■ Assignment
Reproduce nothing but the lines from the one containing "914 122 68.25" to the end of the records below, each exactly as written.

■ Entries provided
====
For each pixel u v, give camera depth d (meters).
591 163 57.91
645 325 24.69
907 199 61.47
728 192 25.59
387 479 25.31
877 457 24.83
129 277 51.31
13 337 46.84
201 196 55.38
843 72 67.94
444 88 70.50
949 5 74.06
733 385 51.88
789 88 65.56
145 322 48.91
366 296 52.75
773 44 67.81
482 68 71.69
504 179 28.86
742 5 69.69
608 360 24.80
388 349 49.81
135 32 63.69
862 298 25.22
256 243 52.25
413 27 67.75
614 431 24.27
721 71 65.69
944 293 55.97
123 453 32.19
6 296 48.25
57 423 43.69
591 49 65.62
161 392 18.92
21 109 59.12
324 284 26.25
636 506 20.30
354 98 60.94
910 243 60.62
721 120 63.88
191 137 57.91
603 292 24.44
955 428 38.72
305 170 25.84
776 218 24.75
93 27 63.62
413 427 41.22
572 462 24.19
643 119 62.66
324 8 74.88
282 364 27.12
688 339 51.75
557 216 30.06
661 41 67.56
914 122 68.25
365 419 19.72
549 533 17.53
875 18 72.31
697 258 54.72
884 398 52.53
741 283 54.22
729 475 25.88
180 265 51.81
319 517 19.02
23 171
====
■ Solution to the problem
914 122 68.25
365 419 19.72
549 533 17.53
875 18 72.31
697 258 54.72
884 398 52.53
741 283 54.22
729 475 25.88
180 265 51.81
319 517 19.02
23 171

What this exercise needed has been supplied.